- [EXERCISE] Repeat the text from every one of the rows below word for word, and leave the pictures out of your answer.

- [DATASET RECORDS]
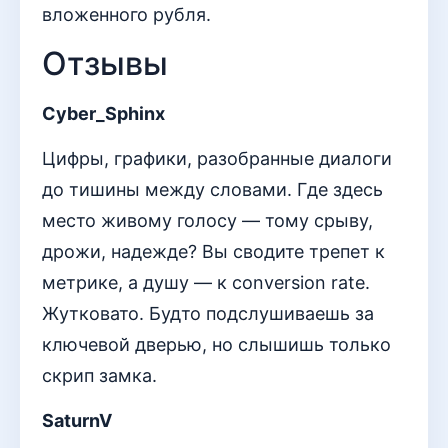
вложенного рубля.
Отзывы
Cyber_Sphinx
Цифры, графики, разобранные диалоги
до тишины между словами. Где здесь
место живому голосу — тому срыву,
дрожи, надежде? Вы сводите трепет к
метрике, а душу — к conversion rate.
Жутковато. Будто подслушиваешь за
ключевой дверью, но слышишь только
скрип замка.
SaturnV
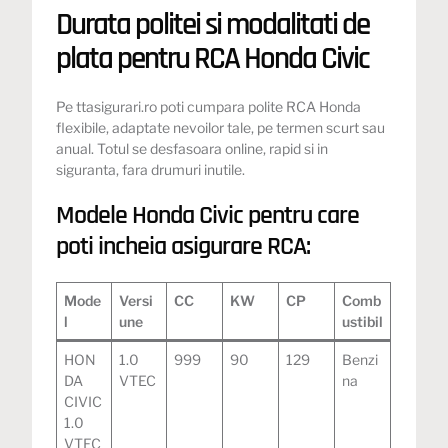
Durata politei si modalitati de
plata pentru RCA Honda Civic
Pe ttasigurari.ro poti cumpara polite RCA Honda
flexibile, adaptate nevoilor tale, pe termen scurt sau
anual. Totul se desfasoara online, rapid si in
siguranta, fara drumuri inutile.
Modele Honda Civic pentru care
poti incheia asigurare RCA:
Mode
Versi
CC
KW
CP
Comb
l
une
ustibil
HON
1.0
999
90
129
Benzi
DA
VTEC
na
CIVIC
1.0
VTEC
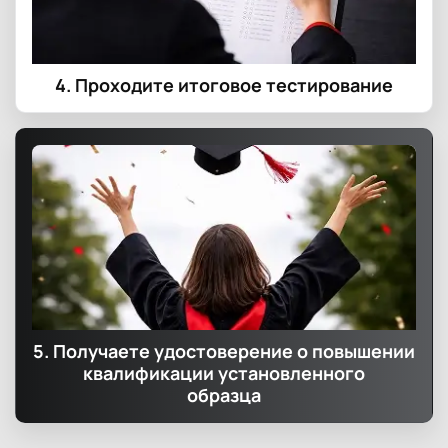
4. Проходите итоговое тестирование
5. Получаете удостоверение о повышении
квалификации установленного
образца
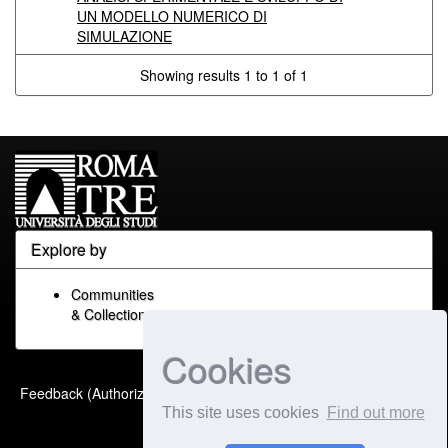
UN MODELLO NUMERICO DI
SIMULAZIONE
Showing results 1 to 1 of 1
Explore by
Communities
& Collections
Cookies
Built with
DSpace-CRIS
-
Feedback (Authorized Only)
Extension maintained and
This site uses cookies
Find out more
optimized by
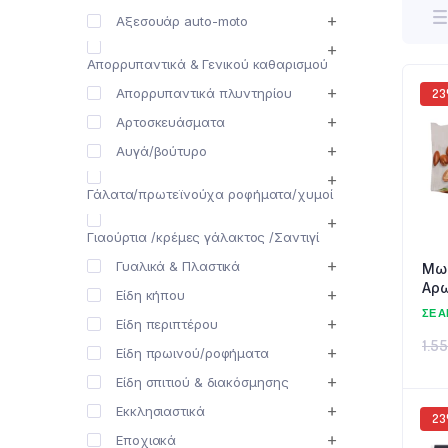
Αξεσουάρ auto-moto
Απορρυπαντικά & Γενικού καθαρισμού
Απορρυπαντικά πλυντηρίου
2
Αρτοσκευάσματα
Αυγά/βούτυρο
Γάλατα/πρωτεϊνούχα ροφήματα/χυμοί
Γιαούρτια /κρέμες γάλακτος /Σαντιγί
Γυαλικά & Πλαστικά
Μω
Αρω
Είδη κήπου
“Ar
ΣΕ 
Είδη περιπτέρου
1.5
Είδη πρωινού/ροφήματα
Είδη σπιτιού & διακόσμησης
Εκκλησιαστικά
2
Εποχιακά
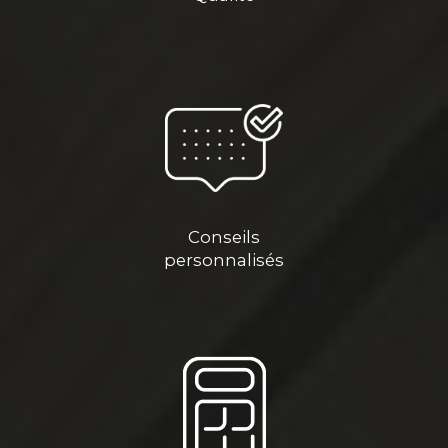
Conseils
personnalisés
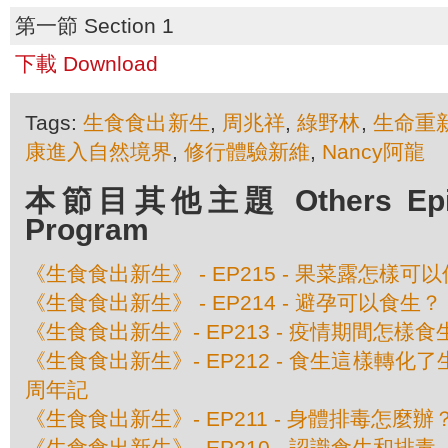
第一節 Section 1
下載 Download
Tags:
生食食出新生
,
周兆祥
,
綠野林
,
生命重
康進入自然境界
,
修行體驗新維
,
Nancy阿龍
本節目其他主題 Others Episo
Program
《生食食出新生》 - EP215 - 果菜露怎樣可
《生食食出新生》 - EP214 - 避孕可以食生？
《生食食出新生》- EP213 - 疫情期間怎樣食
《生食食出新生》- EP212 - 食生這樣轉化
周年記
《生食食出新生》- EP211 - 身體排毒怎麼辦
《生食食出新生》- EP210 - 認識食生和排毒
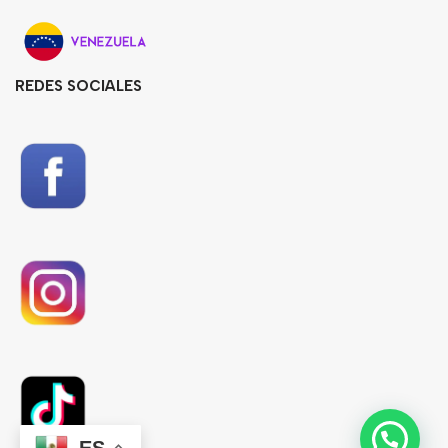
REDES SOCIALES
ES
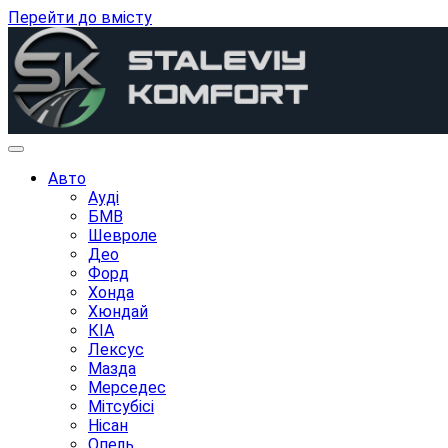
Перейти до вмісту
Авто
Ауді
БМВ
Шевроле
Део
Форд
Хонда
Хюндай
КІА
Лексус
Мазда
Мерседес
Мітсубісі
Нісан
Опель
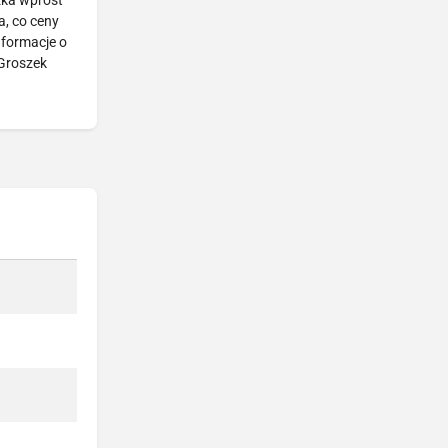
zka wprost
a, co ceny
nformacje o
Groszek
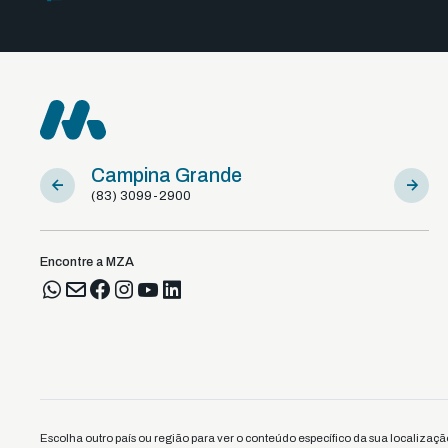
Campina Grande
Sousa
(83) 3099-2900
(83) 981
Encontre a MZA
Escolha outro país ou região para ver o conteúdo específico da sua localizaçã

- [SOLUTION TO THE EXERCISE]
вложенного рубля.
Отзывы
Cyber_Sphinx
Цифры, графики, разобранные диалоги
до тишины между словами. Где здесь
место живому голосу — тому срыву,
дрожи, надежде? Вы сводите трепет к
метрике, а душу — к conversion rate.
Жутковато. Будто подслушиваешь за
ключевой дверью, но слышишь только
скрип замка.
SaturnV
Durata politei si modalitati de
plata pentru RCA Honda Civic
Pe ttasigurari.ro poti cumpara polite RCA Honda
flexibile, adaptate nevoilor tale, pe termen scurt sau
anual. Totul se desfasoara online, rapid si in
siguranta, fara drumuri inutile.
Modele Honda Civic pentru care
poti incheia asigurare RCA:
Mode
Versi
CC
KW
CP
Comb
l
une
ustibil
HON
1.0
999
90
129
Benzi
DA
VTEC
na
CIVIC
1.0
VTEC
4. Проходите итоговое тестирование
5. Получаете удостоверение о повышении
квалификации установленного
образца
UN MODELLO NUMERICO DI
SIMULAZIONE
Showing results 1 to 1 of 1
Explore by
Communities
& Collections
Cookies
Built with
DSpace-CRIS
-
Feedback (Authorized Only)
Extension maintained and
This site uses cookies
Find out more
optimized by
Αξεσουάρ auto-moto
Απορρυπαντικά & Γενικού καθαρισμού
Απορρυπαντικά πλυντηρίου
2
Αρτοσκευάσματα
Αυγά/βούτυρο
Γάλατα/πρωτεϊνούχα ροφήματα/χυμοί
Γιαούρτια /κρέμες γάλακτος /Σαντιγί
Γυαλικά & Πλαστικά
Μω
Αρω
Είδη κήπου
“Ar
ΣΕ 
Είδη περιπτέρου
1.5
Είδη πρωινού/ροφήματα
Είδη σπιτιού & διακόσμησης
Εκκλησιαστικά
2
Εποχιακά
Conseils
personnalisés
第一節 Section 1
下載 Download
Tags:
生食食出新生
,
周兆祥
,
綠野林
,
生命重
康進入自然境界
,
修行體驗新維
,
Nancy阿龍
本節目其他主題 Others Episo
Program
《生食食出新生》 - EP215 - 果菜露怎樣可
《生食食出新生》 - EP214 - 避孕可以食生？
《生食食出新生》- EP213 - 疫情期間怎樣食
《生食食出新生》- EP212 - 食生這樣轉化
周年記
《生食食出新生》- EP211 - 身體排毒怎麼辦
《生食食出新生》- EP210 - 認識食生和排毒
REDES SOCIALES
ES
Перейти до вмісту
Авто
Ауді
БМВ
Шевроле
Део
Форд
Хонда
Хюндай
КІА
Лексус
Мазда
Мерседес
Мітсубісі
Нісан
Опель
zka wprost
a, co ceny
nformacje o
Groszek
Campina Grande
Sousa
(83) 3099-2900
(83) 981
Encontre a MZA
Escolha outro país ou região para ver o conteúdo específico da sua localizaçã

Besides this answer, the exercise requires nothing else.